**ASSIGNMENT:** Wherever the string "down" shows up in the records below, return that line.

**RECORDS FOR PROCESSING:**
---

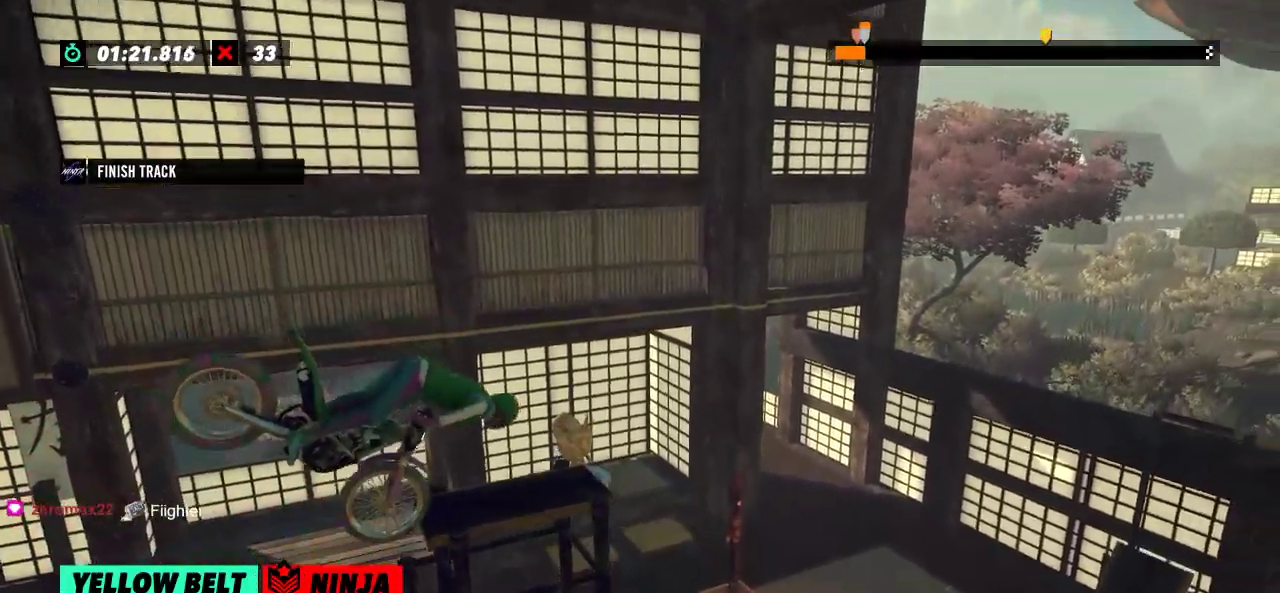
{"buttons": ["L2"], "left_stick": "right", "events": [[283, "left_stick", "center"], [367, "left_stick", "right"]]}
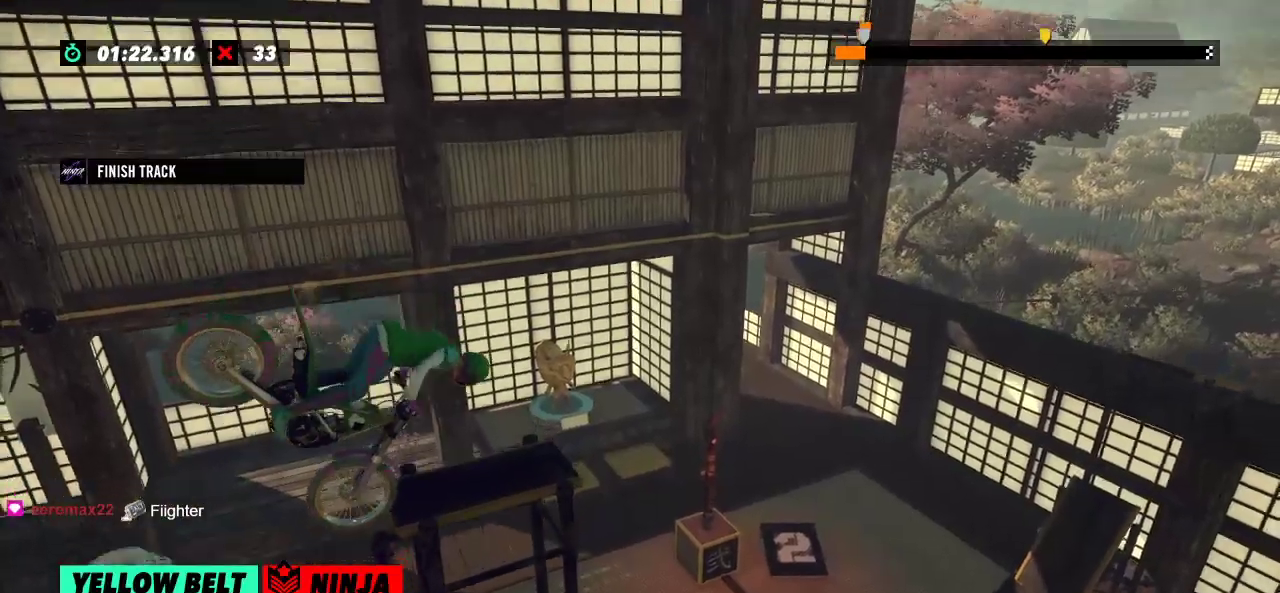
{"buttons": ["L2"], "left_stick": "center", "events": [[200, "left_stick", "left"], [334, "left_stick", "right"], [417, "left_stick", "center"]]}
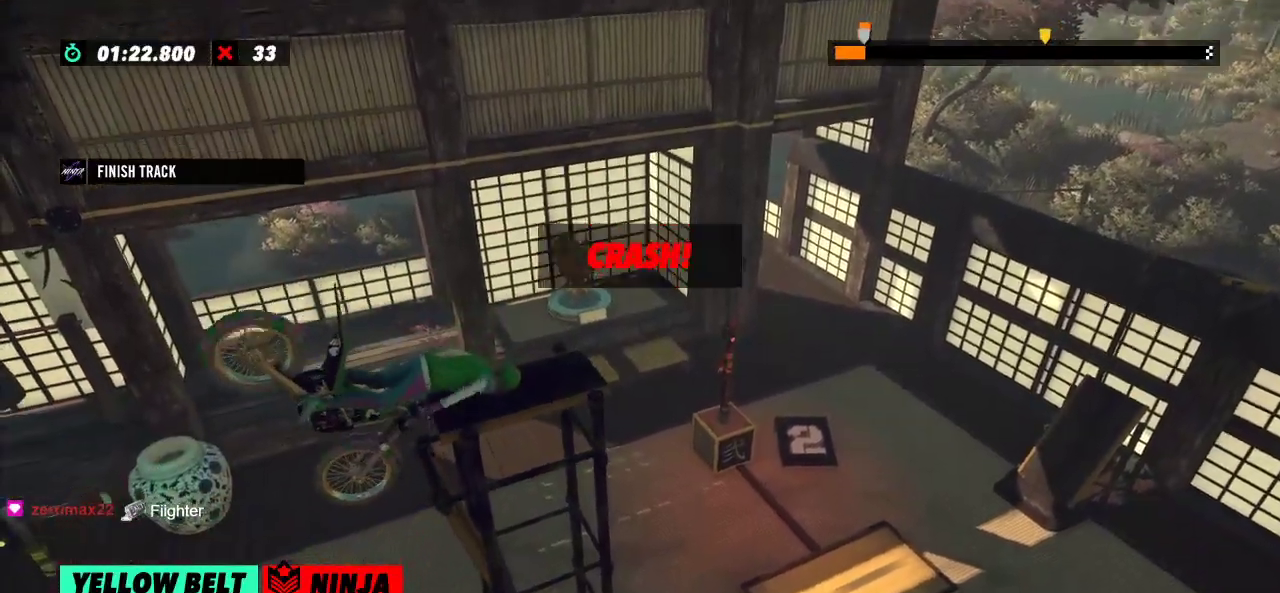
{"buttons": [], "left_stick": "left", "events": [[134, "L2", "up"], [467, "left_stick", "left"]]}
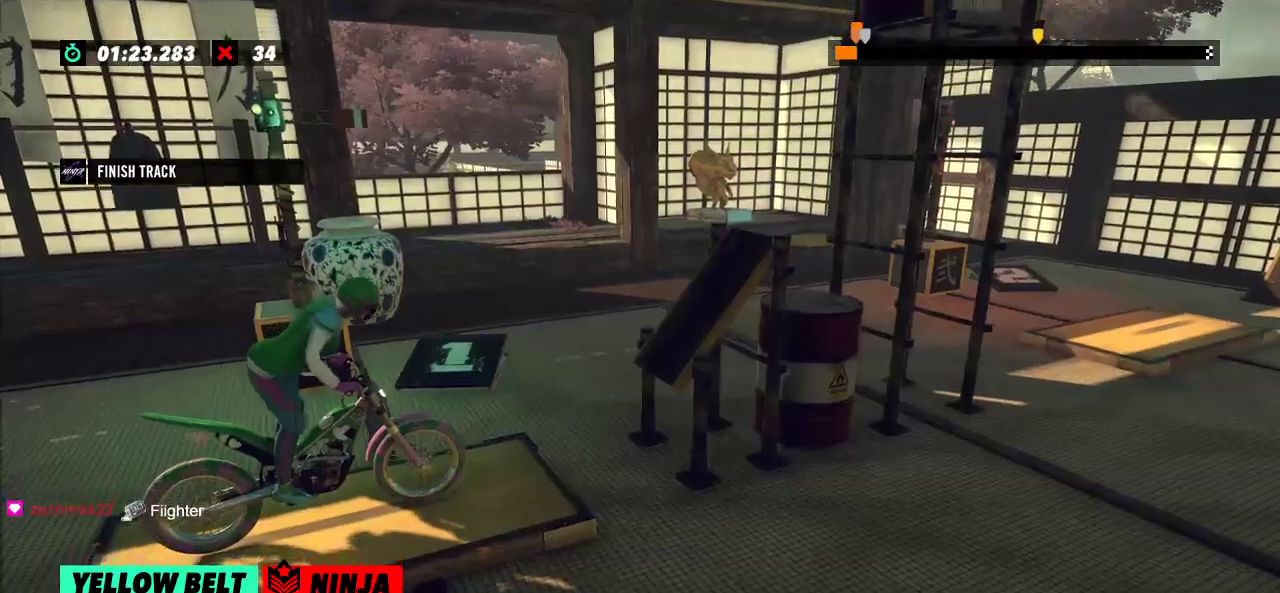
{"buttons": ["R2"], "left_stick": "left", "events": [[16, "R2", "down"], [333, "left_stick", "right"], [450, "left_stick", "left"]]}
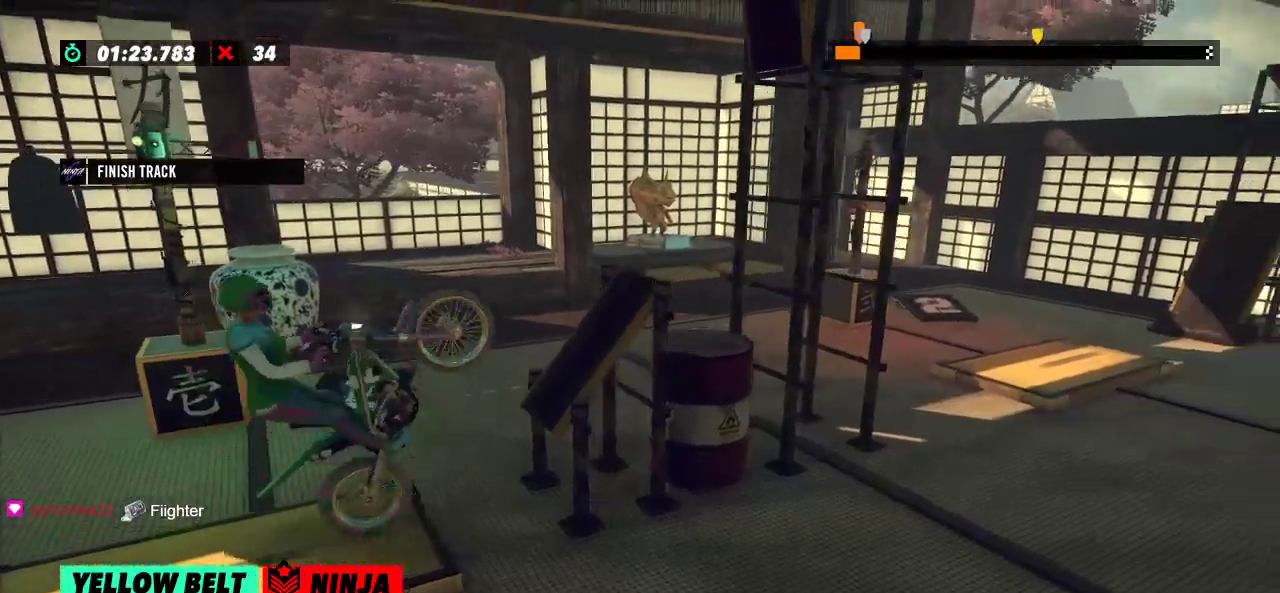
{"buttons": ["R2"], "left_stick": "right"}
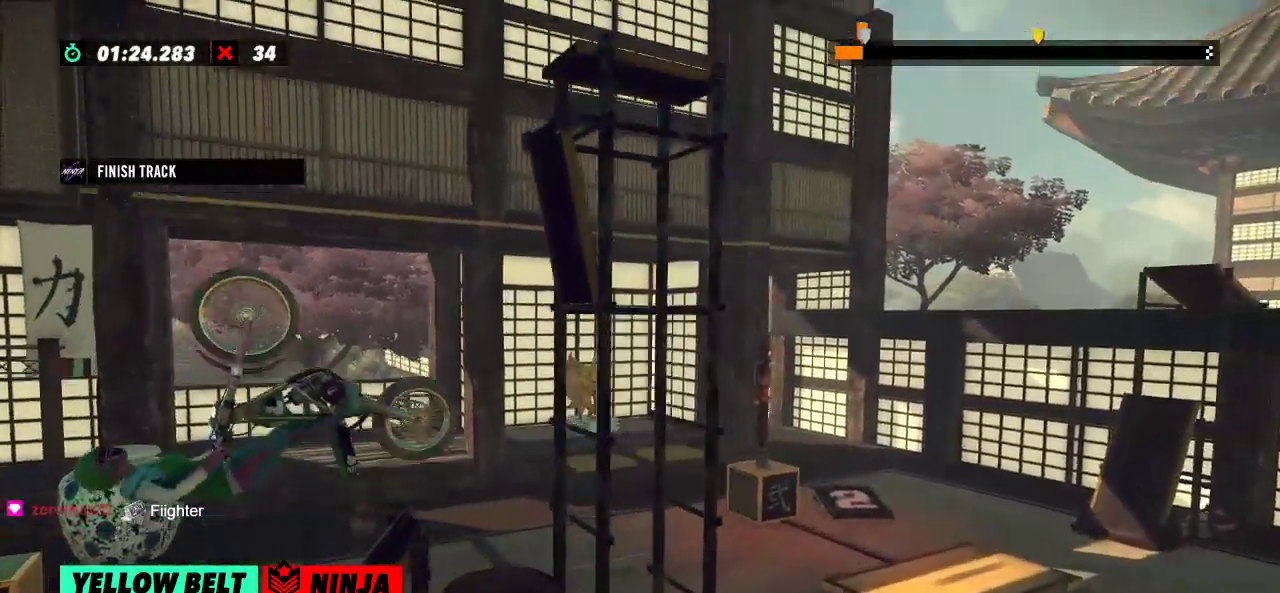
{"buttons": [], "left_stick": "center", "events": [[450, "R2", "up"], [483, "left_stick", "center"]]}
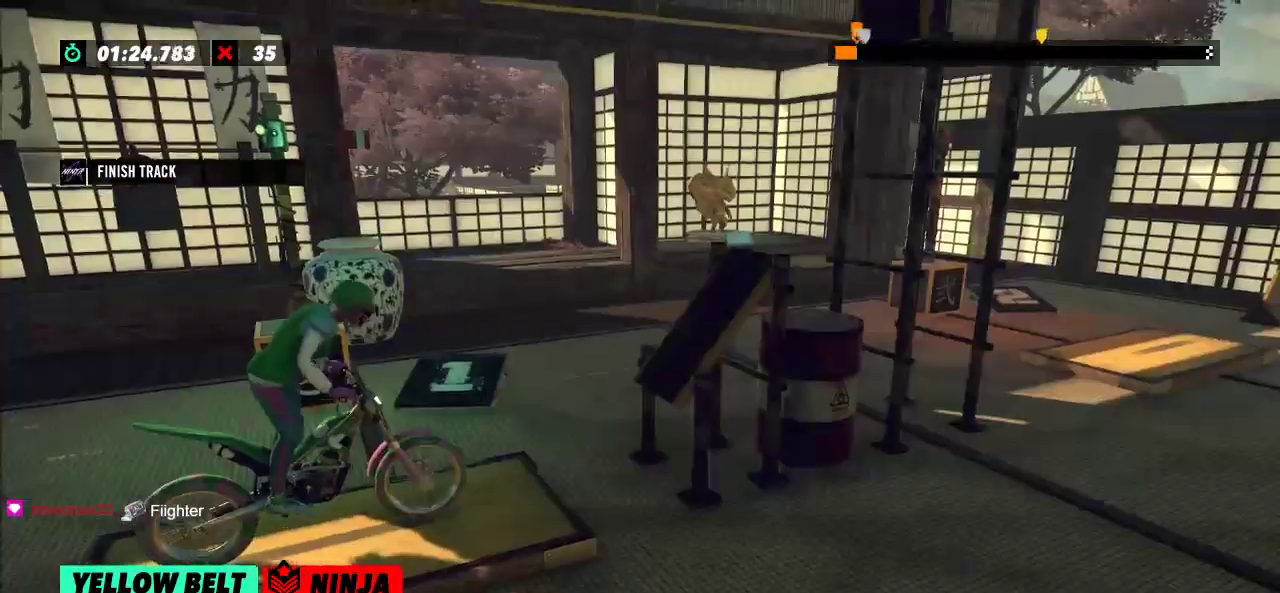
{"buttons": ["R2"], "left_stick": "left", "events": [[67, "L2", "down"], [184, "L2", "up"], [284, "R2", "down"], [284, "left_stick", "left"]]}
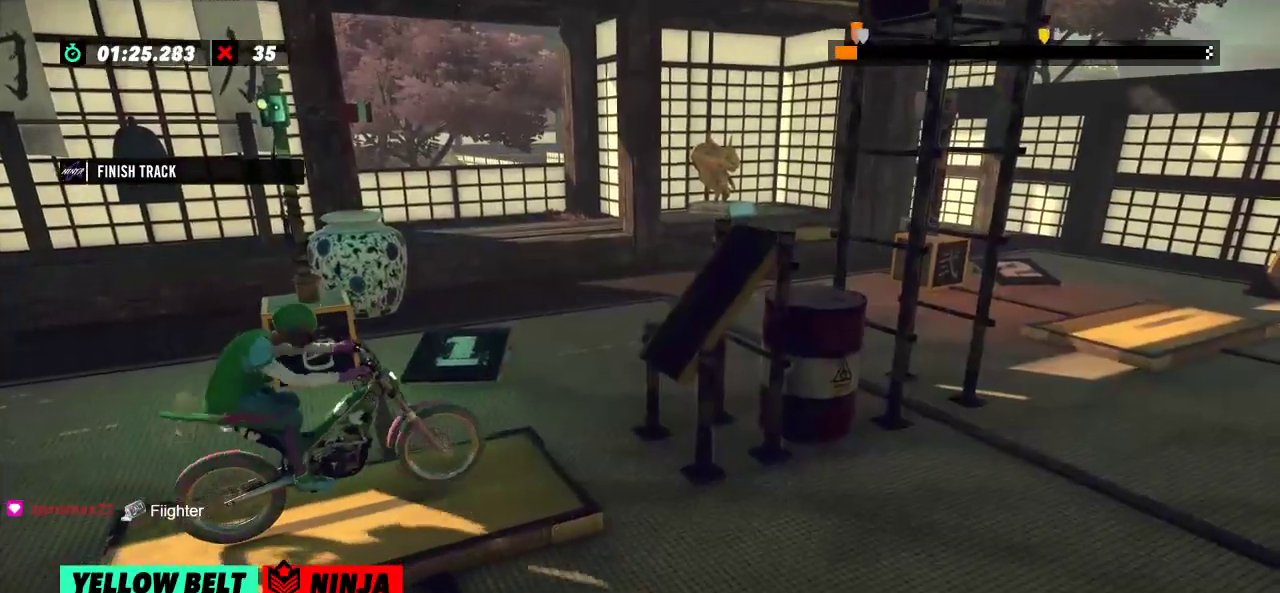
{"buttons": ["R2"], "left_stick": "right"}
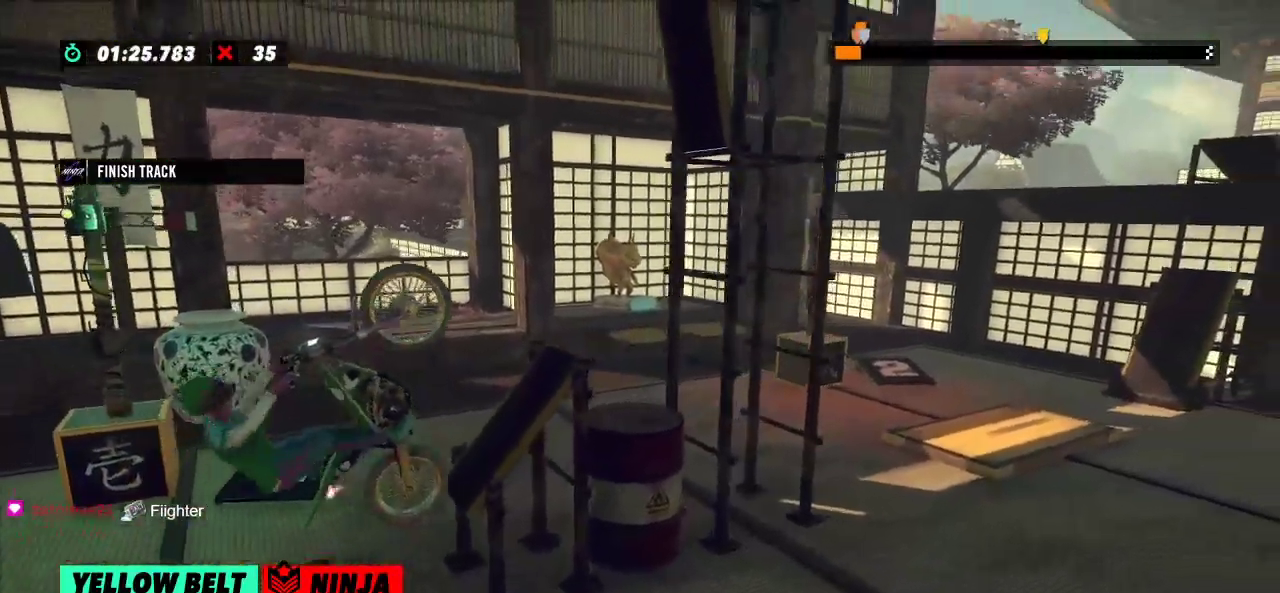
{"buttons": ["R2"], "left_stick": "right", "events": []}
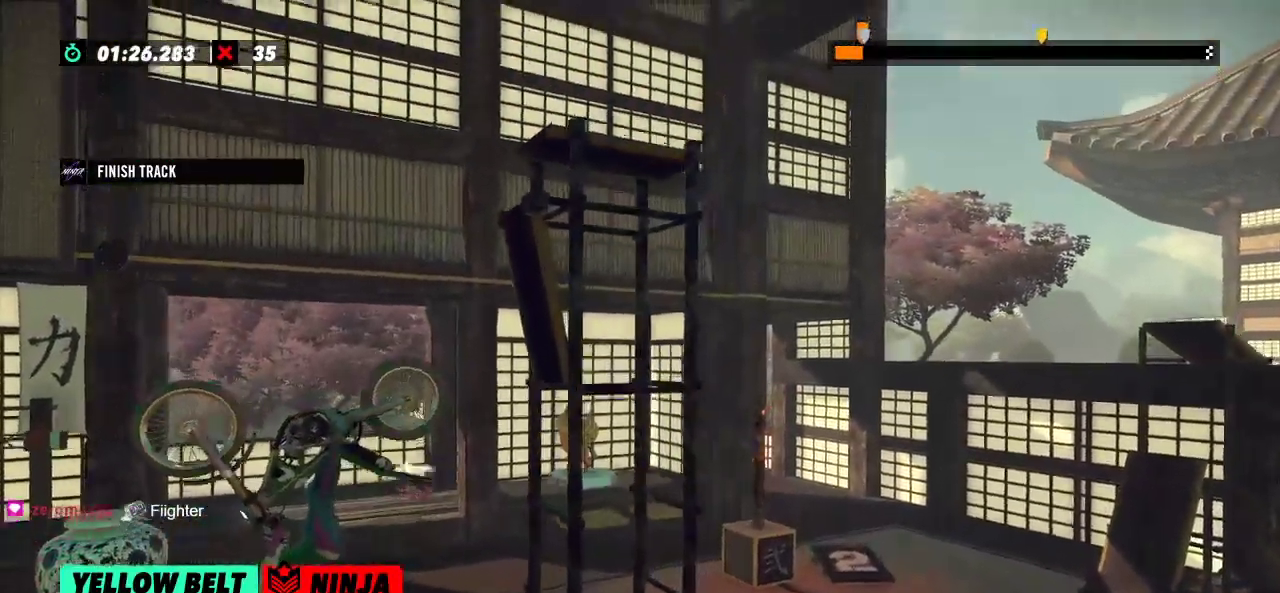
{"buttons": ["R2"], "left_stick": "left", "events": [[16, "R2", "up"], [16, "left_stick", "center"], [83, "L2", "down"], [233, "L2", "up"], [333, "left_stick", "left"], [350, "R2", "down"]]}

---

**TASK ANSWER:**
{"buttons": ["R2"], "left_stick": "left", "events": [[16, "R2", "down"], [333, "left_stick", "right"], [450, "left_stick", "left"]]}
{"buttons": ["R2"], "left_stick": "left", "events": [[67, "L2", "down"], [184, "L2", "up"], [284, "R2", "down"], [284, "left_stick", "left"]]}
{"buttons": ["R2"], "left_stick": "left", "events": [[16, "R2", "up"], [16, "left_stick", "center"], [83, "L2", "down"], [233, "L2", "up"], [333, "left_stick", "left"], [350, "R2", "down"]]}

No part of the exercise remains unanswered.